Product:	XPath / XQuery / XSLT
Classification:	Unclassified
Component:	Data Model 3.0 (show other bugs)
Version:	Working drafts
Hardware:	PC Windows NT

Importance:	P2 enhancement
Target Milestone:	---
Assignee:	Norman Walsh
QA Contact:	Mailing list for public feedback on specs from XSL and XML Query WGs

URL:
Whiteboard:
Keywords:

Depends on:
Blocks:

Reported:	2011-02-17 09:11 UTC by Michael Kay
Modified:	2011-07-27 19:12 UTC (History)
CC List:	1 user (show)

See Also:

Attachments

Description Michael Kay 2011-02-17 09:11:57 UTC

This is an enhancement request to enhance the data model so that any Unicode character is allowed in a string. It is raised in response to an action from the XSL Working Group.

In practice the proposed change means (a) all XML 1.1 characters are allowed by all processors, and (b) the Unicode NUL character (x0) is allowed by all processors.

Serialization would fail if a string contains a character not permitted in the version of XML that is the target of serialization. Tree construction, however, will not reject any characters as invalid.
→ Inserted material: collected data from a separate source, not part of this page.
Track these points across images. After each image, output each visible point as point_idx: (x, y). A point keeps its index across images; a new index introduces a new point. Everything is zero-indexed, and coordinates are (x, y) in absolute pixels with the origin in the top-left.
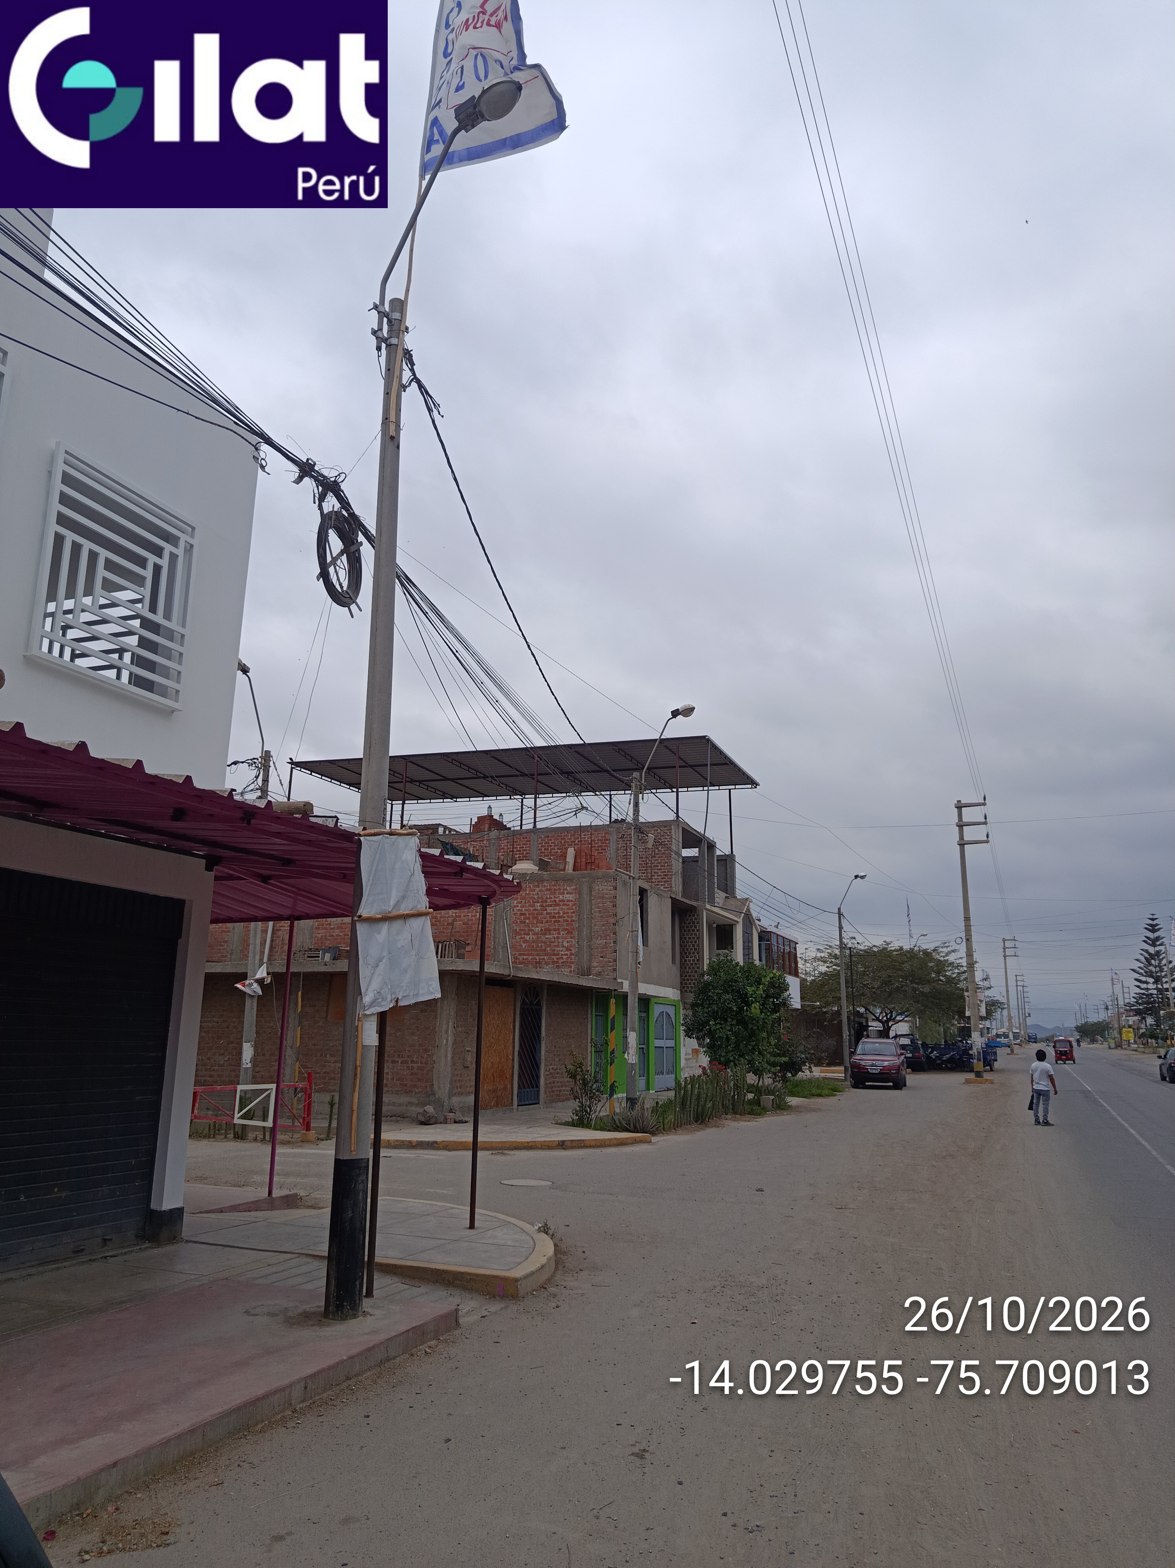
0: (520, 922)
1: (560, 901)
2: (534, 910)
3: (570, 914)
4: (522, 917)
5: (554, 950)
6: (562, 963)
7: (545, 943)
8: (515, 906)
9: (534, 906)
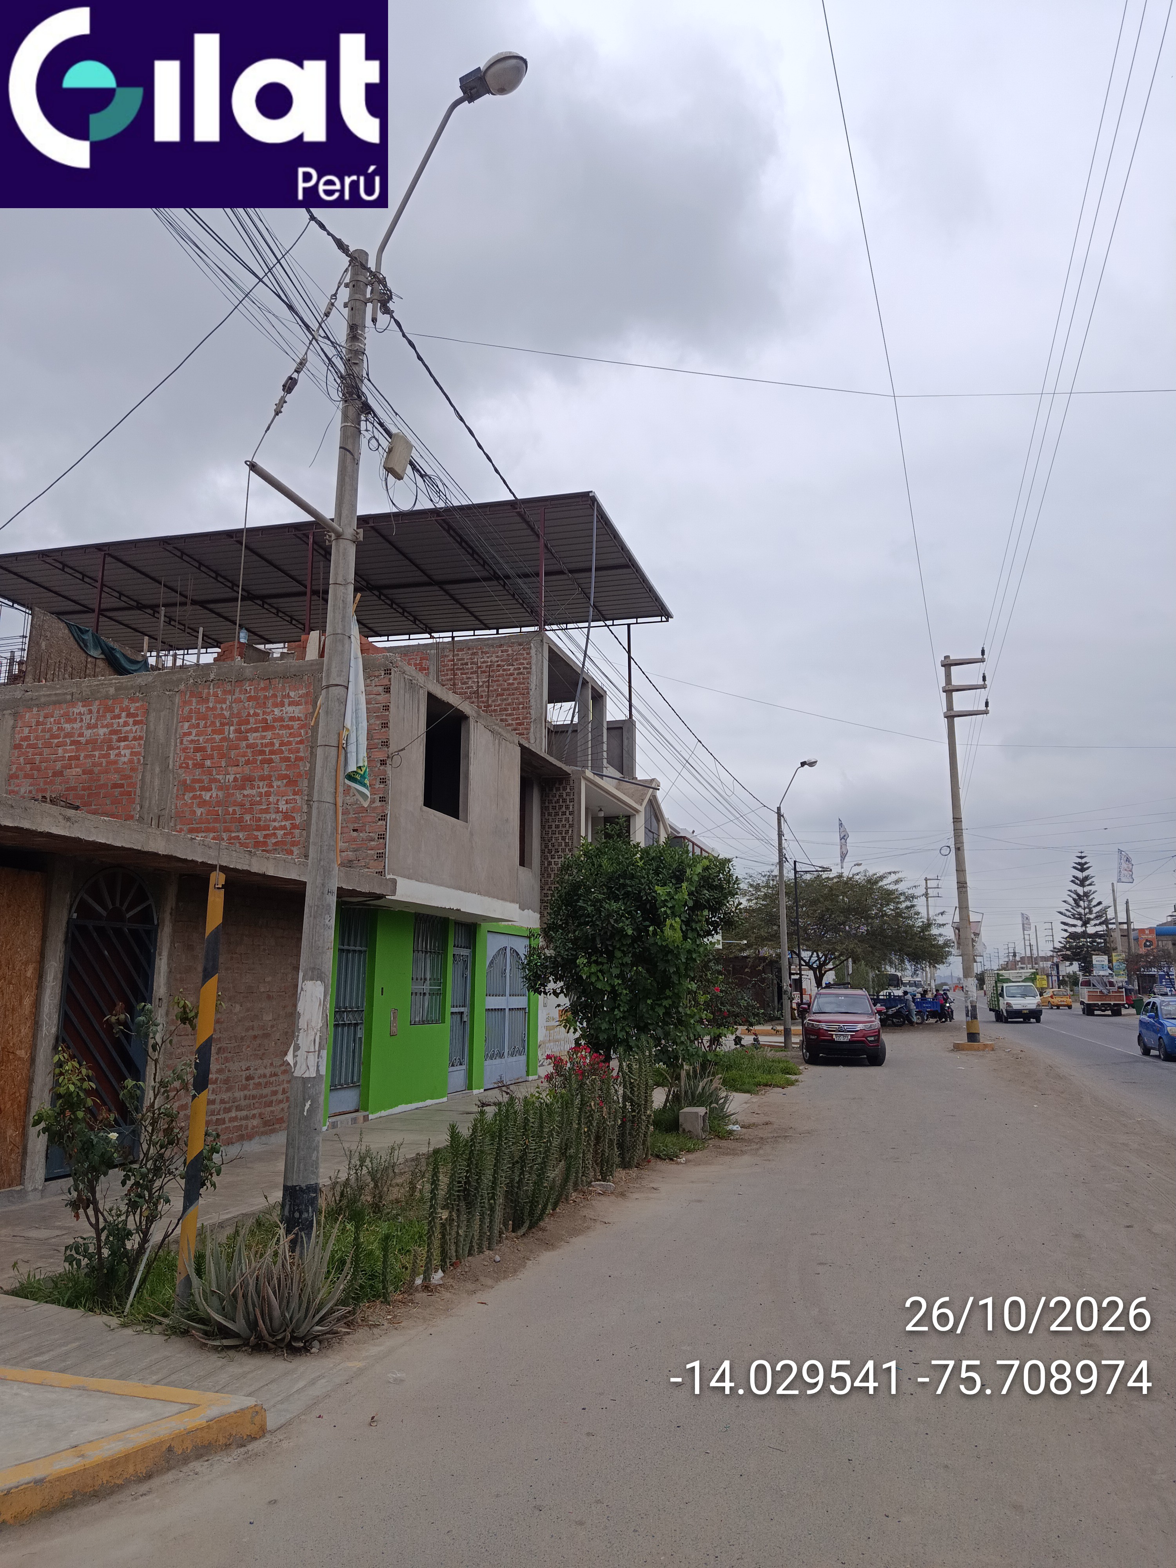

Parsing of lexical XML is still free to use XML 1.0 or XML 1.1 rules an implementor discretion.

Justification: we allow input from sources that are not constrained by the XML rules, notably by using unparsed-text() or codepoints-to-string(), or by calling external functions. Restricting the character set that can be returned by these functions creates work for implementors, imposes a performance penalty, and restricts what users can do with the language, all quite unnecessarily.

We want to allow import of JSON data, with full round-tripping. This is hampered by the fact that JSON strings allow characters that are not legal in XDM. The alternative is to hold such strings in escaped form, which is very inconvenient for users.

Casting to string will not reject characters disallowed by XML. For validation of XDM nodes (e.g. using [xsl:]validation or XQuery validate{}) it will be implementation-defined whether the character set allowed in xs:string values is XML 1.0, XML 1.1, or the full XDM set. This preserves the freedom of implementations to use an off-the-shelf validation engines.

[For the avoidance of doubt, "any character" does not include unpaired surrogates. It is of course possible that some external data sources will supply pseudo-strings containing unpaired surrogates. This is analogous to supplying a string that is supposed to be encoded in UTF-8 but contains bytes that cannot be decoded: it is not possible to interpret what is returned as a sequence of characters. An interface that wishes to handle octet streams containing such oddities must handle it as a sequence of integers, or as hexBinary)].

Comment 1 Michael Kay 2011-07-27 19:12:44 UTC

The WG decided not to change the spec to allow NUL or unpaired surrogates to appear in strings; all XML 1.1 characters can already appear.